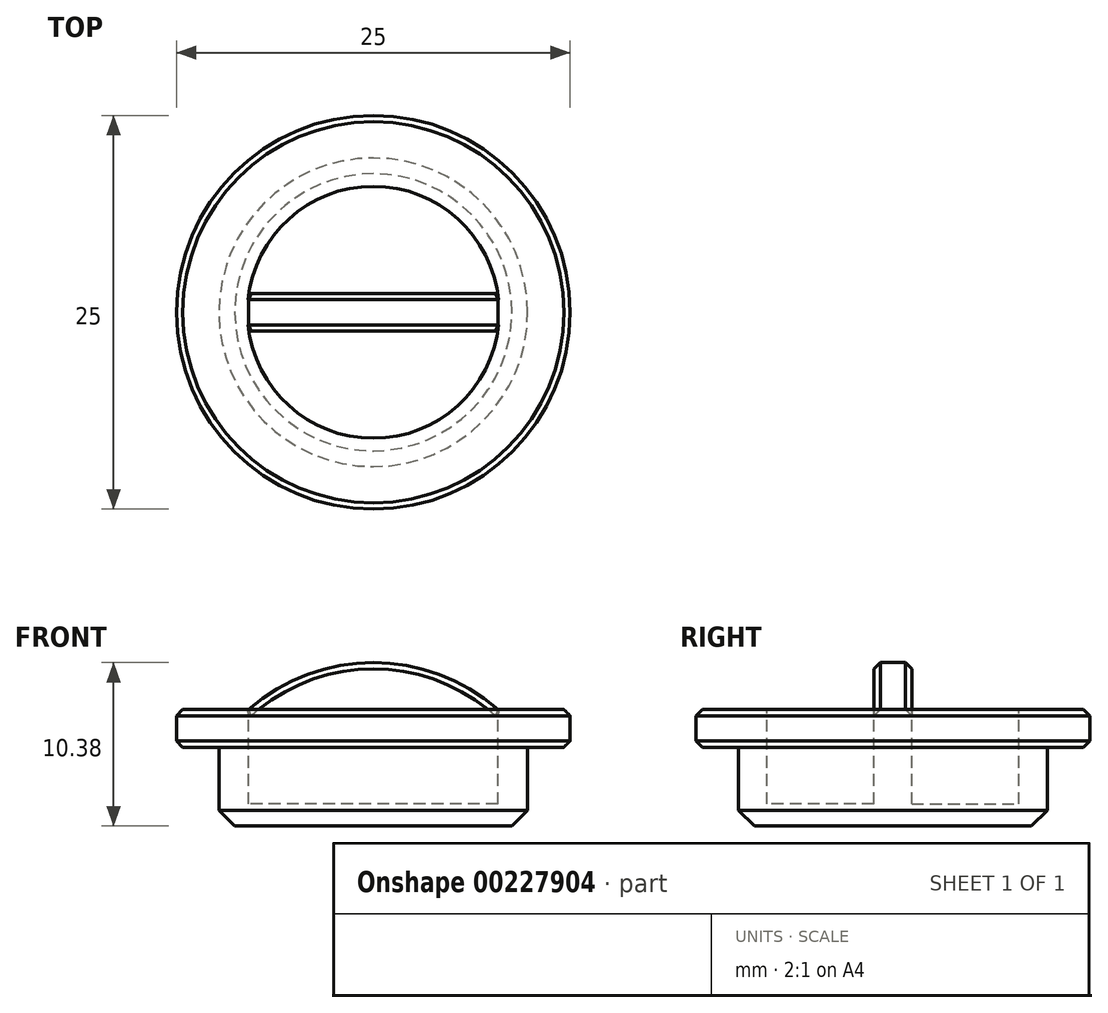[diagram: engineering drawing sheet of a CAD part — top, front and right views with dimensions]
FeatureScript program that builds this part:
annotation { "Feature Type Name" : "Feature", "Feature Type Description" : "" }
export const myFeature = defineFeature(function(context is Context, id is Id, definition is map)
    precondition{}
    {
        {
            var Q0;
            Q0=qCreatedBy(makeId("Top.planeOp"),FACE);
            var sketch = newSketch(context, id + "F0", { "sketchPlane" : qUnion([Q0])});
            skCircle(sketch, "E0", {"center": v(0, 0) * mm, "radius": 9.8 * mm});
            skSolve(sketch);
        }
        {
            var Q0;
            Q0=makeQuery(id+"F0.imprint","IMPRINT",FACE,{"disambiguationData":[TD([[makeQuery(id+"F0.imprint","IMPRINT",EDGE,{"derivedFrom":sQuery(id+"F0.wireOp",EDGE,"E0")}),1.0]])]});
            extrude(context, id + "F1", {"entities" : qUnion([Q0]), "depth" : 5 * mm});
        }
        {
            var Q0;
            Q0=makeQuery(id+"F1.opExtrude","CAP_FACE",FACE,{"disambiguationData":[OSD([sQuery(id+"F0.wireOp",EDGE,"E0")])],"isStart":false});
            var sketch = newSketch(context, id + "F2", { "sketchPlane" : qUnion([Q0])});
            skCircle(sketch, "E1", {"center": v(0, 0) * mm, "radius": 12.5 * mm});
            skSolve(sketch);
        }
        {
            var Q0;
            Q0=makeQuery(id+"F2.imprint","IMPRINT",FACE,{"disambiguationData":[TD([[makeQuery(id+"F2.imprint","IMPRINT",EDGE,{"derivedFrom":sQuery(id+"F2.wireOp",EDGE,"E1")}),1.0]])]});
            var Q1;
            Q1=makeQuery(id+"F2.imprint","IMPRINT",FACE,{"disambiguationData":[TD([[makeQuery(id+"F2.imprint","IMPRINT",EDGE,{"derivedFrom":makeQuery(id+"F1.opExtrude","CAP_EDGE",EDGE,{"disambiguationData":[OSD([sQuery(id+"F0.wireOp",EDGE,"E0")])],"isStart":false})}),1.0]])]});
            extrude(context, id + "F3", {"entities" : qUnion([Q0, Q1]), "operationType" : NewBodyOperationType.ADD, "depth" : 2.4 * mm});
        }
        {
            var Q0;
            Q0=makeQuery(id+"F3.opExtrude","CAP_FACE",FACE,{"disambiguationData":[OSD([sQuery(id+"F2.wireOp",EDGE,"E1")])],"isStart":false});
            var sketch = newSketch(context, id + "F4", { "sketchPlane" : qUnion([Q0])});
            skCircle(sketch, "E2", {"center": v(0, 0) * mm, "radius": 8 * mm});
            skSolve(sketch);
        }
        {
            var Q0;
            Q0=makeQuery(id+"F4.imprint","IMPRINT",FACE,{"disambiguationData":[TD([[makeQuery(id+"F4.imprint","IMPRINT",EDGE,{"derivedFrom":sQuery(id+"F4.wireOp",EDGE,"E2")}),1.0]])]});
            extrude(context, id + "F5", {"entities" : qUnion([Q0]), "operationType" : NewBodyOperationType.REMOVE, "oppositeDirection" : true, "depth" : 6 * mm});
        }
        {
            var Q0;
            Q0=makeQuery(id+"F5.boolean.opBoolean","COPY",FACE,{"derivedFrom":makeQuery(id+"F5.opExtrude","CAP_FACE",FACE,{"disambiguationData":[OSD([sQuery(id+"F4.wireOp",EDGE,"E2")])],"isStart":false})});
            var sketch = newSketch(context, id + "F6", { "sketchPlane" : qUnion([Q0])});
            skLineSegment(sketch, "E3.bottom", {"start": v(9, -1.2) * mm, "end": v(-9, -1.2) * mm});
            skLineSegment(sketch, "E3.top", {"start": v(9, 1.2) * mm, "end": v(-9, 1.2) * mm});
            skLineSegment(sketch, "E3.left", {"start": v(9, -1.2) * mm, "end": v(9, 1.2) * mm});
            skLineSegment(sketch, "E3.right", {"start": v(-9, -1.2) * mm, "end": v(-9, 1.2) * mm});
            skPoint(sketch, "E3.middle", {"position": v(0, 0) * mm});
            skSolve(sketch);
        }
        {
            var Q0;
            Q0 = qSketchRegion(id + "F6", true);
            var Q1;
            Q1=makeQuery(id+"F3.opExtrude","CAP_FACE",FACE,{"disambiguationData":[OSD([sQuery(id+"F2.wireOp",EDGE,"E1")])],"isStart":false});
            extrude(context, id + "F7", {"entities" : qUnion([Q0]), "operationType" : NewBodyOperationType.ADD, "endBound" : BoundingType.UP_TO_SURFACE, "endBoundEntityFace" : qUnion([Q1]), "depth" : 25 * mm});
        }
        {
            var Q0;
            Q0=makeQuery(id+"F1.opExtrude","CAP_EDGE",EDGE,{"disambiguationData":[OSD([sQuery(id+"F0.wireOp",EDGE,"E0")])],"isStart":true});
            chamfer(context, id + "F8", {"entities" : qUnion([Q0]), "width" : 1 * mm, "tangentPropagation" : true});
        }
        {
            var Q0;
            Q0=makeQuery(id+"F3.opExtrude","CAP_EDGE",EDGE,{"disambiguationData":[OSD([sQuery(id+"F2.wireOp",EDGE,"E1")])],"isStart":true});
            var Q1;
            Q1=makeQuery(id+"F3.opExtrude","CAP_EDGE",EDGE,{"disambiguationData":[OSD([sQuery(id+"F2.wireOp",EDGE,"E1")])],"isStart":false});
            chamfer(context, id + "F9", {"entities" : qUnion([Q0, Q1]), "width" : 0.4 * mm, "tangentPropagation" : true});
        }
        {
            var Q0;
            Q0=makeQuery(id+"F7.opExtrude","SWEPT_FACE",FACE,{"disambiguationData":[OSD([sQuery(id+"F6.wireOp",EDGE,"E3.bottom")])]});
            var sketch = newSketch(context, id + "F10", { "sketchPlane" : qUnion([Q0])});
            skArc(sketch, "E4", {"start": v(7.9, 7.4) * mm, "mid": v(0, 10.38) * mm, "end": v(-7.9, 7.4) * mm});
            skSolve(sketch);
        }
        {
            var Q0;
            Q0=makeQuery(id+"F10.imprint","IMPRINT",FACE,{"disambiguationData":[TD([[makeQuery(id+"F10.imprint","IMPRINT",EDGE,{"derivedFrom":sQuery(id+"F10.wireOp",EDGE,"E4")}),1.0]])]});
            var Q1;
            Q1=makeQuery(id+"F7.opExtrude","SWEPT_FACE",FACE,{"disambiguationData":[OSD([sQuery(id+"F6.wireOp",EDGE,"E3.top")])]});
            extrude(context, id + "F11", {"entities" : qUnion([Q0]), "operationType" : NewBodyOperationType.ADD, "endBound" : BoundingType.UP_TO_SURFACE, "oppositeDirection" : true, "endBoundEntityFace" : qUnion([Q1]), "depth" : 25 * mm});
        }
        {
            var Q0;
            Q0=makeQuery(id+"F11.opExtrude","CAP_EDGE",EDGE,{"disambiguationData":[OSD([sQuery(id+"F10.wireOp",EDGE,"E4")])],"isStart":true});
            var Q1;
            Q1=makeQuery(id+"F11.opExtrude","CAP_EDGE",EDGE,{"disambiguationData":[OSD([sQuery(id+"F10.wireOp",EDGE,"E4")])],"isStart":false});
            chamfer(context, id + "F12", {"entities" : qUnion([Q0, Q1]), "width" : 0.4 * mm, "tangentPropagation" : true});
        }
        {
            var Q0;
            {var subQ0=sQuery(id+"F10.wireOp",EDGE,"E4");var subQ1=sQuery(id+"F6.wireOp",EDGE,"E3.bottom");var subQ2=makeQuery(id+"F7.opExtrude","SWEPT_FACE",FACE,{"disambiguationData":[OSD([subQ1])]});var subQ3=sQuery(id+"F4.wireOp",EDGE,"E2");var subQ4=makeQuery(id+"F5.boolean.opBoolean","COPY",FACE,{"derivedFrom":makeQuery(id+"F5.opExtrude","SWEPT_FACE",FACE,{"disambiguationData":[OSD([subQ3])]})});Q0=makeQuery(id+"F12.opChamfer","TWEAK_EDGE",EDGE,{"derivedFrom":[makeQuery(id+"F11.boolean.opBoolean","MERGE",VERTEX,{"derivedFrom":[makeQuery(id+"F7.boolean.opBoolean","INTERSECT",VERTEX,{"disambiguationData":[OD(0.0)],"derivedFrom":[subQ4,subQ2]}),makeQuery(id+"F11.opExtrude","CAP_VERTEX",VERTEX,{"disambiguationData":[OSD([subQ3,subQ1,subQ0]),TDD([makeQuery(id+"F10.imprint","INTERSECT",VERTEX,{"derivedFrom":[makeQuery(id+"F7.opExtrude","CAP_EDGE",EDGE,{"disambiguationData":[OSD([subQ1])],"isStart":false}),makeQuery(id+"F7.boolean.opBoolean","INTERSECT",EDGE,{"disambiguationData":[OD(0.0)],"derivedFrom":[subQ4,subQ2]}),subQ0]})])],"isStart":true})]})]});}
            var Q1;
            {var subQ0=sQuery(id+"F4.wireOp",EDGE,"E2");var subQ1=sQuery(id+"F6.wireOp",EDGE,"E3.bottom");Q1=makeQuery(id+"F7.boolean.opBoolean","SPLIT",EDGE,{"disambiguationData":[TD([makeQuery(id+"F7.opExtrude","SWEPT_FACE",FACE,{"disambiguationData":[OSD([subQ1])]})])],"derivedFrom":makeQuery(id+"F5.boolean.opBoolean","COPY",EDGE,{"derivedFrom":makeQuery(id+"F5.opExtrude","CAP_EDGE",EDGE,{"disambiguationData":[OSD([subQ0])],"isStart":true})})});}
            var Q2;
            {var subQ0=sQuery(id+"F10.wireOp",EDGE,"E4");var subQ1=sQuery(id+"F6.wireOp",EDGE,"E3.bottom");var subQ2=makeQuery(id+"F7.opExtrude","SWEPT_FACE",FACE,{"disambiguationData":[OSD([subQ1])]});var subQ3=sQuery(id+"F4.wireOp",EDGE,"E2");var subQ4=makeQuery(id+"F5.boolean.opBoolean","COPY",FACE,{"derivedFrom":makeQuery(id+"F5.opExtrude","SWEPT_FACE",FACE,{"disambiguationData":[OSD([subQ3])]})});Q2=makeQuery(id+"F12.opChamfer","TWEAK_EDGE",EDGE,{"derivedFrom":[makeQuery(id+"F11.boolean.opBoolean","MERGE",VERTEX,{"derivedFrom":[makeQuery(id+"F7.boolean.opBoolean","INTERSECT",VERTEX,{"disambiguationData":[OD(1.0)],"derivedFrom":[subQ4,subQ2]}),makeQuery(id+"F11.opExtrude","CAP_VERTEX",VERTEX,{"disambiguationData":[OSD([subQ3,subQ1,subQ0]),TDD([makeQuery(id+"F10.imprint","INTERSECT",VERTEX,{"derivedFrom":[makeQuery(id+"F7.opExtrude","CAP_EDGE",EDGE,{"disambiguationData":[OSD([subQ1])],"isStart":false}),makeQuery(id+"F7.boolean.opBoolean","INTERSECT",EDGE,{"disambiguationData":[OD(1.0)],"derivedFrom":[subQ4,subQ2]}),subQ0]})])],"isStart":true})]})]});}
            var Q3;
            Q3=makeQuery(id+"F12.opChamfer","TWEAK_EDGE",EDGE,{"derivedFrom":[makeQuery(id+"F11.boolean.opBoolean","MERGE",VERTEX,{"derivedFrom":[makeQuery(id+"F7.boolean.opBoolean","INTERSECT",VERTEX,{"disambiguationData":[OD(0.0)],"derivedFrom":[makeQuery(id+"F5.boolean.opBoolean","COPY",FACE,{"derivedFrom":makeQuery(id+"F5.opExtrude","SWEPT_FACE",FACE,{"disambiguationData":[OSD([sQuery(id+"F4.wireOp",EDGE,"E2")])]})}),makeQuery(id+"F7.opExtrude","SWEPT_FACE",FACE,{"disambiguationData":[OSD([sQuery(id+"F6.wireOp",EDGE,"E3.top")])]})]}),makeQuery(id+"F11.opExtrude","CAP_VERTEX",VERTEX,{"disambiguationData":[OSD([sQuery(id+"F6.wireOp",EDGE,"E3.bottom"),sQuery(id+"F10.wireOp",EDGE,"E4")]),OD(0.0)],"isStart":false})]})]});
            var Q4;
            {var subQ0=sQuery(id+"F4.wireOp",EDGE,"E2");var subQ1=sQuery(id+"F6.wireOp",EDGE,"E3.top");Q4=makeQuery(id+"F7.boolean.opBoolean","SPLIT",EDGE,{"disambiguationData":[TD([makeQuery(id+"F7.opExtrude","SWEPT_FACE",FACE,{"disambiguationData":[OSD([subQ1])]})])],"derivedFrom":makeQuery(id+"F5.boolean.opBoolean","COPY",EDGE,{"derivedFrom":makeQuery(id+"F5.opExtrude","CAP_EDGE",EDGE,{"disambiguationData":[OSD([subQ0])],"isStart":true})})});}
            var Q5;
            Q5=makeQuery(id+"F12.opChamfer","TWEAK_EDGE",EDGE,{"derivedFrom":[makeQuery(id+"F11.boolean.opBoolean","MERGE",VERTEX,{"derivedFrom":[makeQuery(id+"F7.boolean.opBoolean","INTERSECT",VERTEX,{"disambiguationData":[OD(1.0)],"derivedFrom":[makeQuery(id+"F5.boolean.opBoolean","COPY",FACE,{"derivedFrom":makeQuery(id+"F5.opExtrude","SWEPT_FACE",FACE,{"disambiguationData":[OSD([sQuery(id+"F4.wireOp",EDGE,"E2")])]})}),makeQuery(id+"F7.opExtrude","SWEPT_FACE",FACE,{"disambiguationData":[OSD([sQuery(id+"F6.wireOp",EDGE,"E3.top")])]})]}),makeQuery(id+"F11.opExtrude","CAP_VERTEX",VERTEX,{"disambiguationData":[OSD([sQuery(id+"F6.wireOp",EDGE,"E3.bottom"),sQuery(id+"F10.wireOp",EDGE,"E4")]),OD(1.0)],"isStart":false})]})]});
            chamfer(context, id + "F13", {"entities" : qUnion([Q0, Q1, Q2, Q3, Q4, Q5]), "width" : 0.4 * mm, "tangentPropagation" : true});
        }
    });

### Task statement
Count the lines above that contain the string "skCircle", with case counting. Give only the number.

### Correct answer
3